(Collected data entries)
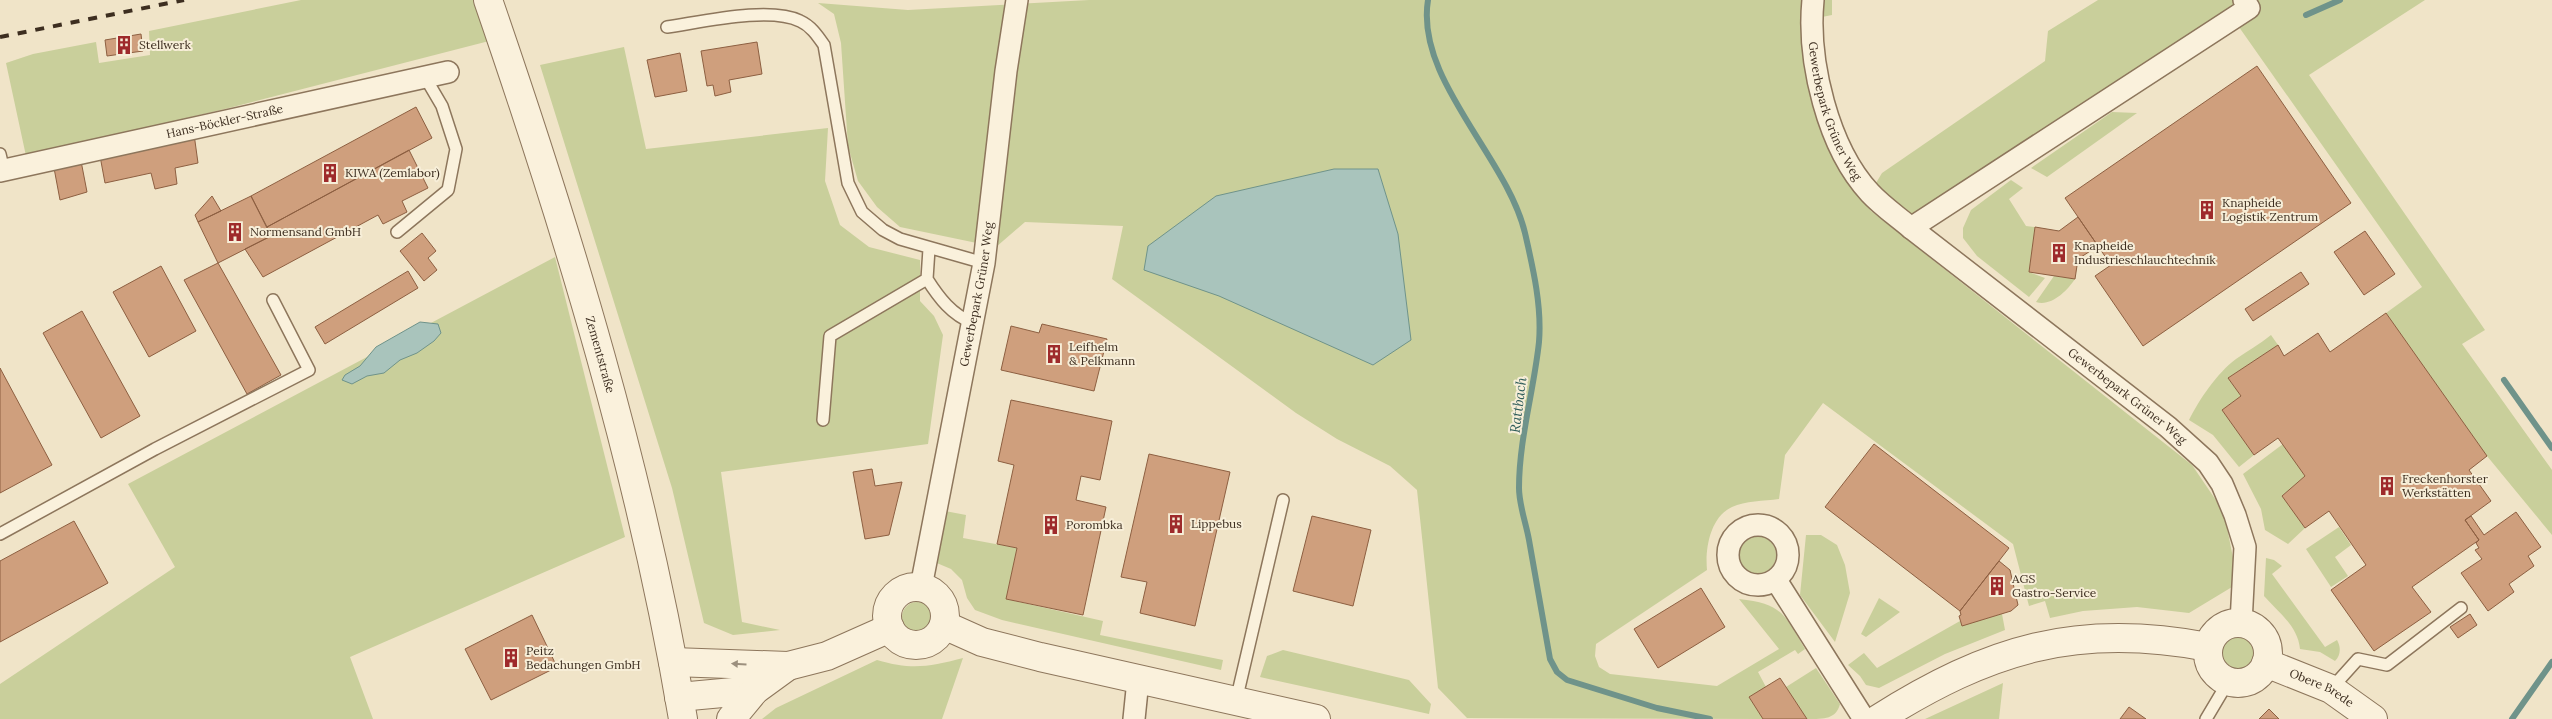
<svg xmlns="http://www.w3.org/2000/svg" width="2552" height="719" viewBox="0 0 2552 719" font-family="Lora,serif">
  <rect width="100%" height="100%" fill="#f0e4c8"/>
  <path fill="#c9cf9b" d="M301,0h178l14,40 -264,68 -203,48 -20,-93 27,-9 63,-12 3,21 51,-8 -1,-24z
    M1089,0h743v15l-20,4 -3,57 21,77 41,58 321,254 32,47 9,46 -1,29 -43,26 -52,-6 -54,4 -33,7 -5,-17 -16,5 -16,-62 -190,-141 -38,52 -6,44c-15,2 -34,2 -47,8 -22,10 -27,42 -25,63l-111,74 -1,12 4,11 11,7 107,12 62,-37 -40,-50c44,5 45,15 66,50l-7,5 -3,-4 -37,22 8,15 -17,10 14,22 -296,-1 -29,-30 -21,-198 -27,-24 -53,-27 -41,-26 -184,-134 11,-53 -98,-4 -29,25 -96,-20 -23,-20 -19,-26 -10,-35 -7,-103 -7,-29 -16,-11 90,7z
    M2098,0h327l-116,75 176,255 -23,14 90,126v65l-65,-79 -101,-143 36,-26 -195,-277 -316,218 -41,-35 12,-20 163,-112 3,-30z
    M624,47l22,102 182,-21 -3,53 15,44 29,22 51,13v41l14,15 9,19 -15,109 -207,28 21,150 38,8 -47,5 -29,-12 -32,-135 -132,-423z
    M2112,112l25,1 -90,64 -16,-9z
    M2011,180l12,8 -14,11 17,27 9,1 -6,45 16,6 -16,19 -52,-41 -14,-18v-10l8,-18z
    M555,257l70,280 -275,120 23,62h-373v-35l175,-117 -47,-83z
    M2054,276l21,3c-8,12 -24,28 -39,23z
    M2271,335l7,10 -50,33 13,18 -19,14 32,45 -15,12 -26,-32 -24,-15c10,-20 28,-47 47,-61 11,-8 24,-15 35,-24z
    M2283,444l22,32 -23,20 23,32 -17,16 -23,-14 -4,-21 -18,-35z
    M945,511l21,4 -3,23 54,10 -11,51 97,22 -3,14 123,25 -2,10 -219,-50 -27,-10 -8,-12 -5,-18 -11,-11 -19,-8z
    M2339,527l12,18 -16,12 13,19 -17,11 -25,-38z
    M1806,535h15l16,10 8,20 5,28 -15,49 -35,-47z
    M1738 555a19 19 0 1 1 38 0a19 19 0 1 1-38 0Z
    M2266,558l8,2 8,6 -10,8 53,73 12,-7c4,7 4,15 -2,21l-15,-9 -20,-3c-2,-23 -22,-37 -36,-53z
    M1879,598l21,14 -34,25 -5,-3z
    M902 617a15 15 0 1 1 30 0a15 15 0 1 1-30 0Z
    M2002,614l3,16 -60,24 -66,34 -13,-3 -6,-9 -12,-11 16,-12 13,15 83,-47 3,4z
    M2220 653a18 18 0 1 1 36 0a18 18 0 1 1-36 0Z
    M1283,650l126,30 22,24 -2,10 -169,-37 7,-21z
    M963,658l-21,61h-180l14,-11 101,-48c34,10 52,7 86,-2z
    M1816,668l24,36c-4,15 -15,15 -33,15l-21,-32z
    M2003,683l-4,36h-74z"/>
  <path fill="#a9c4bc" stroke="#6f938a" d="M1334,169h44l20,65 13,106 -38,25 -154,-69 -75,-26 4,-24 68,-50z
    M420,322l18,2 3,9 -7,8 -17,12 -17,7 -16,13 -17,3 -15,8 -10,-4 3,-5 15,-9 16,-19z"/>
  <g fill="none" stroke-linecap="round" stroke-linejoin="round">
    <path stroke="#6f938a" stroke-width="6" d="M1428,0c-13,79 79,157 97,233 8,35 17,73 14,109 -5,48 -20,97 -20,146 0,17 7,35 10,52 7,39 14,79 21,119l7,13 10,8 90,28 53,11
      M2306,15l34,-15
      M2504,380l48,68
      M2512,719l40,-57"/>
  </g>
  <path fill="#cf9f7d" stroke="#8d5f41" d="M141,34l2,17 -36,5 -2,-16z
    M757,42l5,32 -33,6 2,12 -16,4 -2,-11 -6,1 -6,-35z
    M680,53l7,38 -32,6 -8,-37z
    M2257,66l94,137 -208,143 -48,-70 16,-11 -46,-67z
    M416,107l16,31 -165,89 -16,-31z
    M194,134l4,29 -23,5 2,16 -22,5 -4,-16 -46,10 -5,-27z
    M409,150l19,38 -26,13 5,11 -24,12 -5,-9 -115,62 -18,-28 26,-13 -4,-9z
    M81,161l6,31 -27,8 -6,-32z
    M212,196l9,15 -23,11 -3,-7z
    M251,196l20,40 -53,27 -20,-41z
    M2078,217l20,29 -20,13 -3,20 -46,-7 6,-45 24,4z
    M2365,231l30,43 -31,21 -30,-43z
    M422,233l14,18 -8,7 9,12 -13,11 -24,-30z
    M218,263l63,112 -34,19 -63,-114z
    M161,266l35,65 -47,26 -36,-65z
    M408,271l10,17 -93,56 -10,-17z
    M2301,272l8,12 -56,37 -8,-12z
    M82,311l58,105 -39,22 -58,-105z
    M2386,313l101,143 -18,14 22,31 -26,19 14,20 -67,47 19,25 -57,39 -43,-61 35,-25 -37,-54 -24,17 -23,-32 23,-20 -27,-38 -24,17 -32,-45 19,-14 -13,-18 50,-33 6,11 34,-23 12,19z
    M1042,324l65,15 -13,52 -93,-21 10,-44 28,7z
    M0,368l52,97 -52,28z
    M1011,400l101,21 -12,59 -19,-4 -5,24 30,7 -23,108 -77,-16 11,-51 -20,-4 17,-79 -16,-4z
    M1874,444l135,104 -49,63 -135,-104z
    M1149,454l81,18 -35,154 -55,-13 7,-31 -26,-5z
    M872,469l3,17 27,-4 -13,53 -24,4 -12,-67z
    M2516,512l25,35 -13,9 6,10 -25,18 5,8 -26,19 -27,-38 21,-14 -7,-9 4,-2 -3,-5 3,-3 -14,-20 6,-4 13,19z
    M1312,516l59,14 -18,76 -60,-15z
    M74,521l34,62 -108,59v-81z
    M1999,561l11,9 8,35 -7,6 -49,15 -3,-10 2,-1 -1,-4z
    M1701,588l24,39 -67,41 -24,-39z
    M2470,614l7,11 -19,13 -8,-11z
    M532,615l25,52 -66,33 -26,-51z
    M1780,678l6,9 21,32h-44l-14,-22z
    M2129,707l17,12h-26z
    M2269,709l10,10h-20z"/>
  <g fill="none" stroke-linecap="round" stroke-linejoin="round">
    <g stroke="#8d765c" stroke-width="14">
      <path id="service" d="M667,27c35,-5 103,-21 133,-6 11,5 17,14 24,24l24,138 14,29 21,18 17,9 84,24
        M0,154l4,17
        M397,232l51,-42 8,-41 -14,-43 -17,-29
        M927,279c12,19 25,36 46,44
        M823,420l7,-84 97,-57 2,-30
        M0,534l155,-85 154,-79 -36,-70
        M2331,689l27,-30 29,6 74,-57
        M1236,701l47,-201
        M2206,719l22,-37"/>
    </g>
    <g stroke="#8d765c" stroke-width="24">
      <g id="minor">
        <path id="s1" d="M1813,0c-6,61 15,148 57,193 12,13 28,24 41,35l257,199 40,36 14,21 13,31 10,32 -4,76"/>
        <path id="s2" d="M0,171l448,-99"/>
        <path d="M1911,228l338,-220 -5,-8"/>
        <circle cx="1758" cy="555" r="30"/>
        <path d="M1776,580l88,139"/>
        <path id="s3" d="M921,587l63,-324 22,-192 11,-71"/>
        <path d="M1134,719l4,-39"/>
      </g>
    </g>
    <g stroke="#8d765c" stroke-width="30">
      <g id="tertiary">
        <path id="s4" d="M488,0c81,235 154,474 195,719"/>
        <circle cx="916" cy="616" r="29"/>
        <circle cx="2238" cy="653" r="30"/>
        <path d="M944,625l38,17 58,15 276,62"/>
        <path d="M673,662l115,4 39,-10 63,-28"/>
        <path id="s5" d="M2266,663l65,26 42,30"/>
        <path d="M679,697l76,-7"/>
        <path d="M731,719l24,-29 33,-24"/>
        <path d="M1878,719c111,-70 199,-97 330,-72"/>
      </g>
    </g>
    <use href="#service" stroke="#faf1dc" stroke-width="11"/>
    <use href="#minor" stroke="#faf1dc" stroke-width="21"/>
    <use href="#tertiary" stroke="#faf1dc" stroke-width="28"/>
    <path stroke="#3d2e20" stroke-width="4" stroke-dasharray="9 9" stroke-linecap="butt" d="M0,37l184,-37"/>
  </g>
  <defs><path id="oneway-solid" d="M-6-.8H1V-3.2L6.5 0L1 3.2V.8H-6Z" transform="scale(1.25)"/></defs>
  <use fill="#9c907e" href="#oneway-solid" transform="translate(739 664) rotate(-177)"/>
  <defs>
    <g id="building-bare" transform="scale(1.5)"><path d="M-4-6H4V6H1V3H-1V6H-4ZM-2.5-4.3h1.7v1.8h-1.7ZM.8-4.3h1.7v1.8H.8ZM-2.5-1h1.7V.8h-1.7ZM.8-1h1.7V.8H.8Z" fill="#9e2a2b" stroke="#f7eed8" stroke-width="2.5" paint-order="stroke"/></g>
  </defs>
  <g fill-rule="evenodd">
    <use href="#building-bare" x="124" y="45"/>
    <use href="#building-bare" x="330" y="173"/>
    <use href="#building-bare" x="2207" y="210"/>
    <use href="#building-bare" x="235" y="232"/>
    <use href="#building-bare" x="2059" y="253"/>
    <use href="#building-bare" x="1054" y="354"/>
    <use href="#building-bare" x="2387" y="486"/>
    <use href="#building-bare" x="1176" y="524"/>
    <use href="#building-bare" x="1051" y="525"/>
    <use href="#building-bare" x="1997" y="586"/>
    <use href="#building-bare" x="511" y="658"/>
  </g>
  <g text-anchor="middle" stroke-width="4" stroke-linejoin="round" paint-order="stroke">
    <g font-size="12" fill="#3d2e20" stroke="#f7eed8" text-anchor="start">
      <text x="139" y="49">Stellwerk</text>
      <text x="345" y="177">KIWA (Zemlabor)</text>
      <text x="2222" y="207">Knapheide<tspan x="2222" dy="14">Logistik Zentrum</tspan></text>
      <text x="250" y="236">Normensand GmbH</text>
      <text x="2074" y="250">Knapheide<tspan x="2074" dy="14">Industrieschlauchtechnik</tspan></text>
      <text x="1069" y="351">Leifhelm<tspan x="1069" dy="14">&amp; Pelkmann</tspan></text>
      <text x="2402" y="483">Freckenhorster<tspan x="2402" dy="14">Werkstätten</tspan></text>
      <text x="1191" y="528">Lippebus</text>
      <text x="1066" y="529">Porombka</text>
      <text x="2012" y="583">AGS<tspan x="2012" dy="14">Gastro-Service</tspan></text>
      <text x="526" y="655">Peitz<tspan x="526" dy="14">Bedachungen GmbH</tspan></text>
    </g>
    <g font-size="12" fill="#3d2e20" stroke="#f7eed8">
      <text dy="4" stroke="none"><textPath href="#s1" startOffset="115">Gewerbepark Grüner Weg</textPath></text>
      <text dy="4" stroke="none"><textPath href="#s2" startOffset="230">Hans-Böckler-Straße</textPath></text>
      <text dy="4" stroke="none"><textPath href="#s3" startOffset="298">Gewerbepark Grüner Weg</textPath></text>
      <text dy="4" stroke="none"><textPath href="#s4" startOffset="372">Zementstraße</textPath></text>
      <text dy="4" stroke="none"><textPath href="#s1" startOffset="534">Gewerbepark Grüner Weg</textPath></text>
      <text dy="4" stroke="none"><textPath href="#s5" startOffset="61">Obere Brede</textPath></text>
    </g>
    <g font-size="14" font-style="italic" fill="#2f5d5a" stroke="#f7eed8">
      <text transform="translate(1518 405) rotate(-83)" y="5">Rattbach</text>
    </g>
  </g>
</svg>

**WHAT TO WORK ON:** From the records above, quote only the lines running from the line with "M1874,444l135,104 -49,63 -135,-104z" to the line with "M2331,689l27,-30 29,6 74,-57", both lines included.

**TASK RESULT:**
    M1874,444l135,104 -49,63 -135,-104z
    M1149,454l81,18 -35,154 -55,-13 7,-31 -26,-5z
    M872,469l3,17 27,-4 -13,53 -24,4 -12,-67z
    M2516,512l25,35 -13,9 6,10 -25,18 5,8 -26,19 -27,-38 21,-14 -7,-9 4,-2 -3,-5 3,-3 -14,-20 6,-4 13,19z
    M1312,516l59,14 -18,76 -60,-15z
    M74,521l34,62 -108,59v-81z
    M1999,561l11,9 8,35 -7,6 -49,15 -3,-10 2,-1 -1,-4z
    M1701,588l24,39 -67,41 -24,-39z
    M2470,614l7,11 -19,13 -8,-11z
    M532,615l25,52 -66,33 -26,-51z
    M1780,678l6,9 21,32h-44l-14,-22z
    M2129,707l17,12h-26z
    M2269,709l10,10h-20z"/>
  <g fill="none" stroke-linecap="round" stroke-linejoin="round">
    <g stroke="#8d765c" stroke-width="14">
      <path id="service" d="M667,27c35,-5 103,-21 133,-6 11,5 17,14 24,24l24,138 14,29 21,18 17,9 84,24
        M0,154l4,17
        M397,232l51,-42 8,-41 -14,-43 -17,-29
        M927,279c12,19 25,36 46,44
        M823,420l7,-84 97,-57 2,-30
        M0,534l155,-85 154,-79 -36,-70
        M2331,689l27,-30 29,6 74,-57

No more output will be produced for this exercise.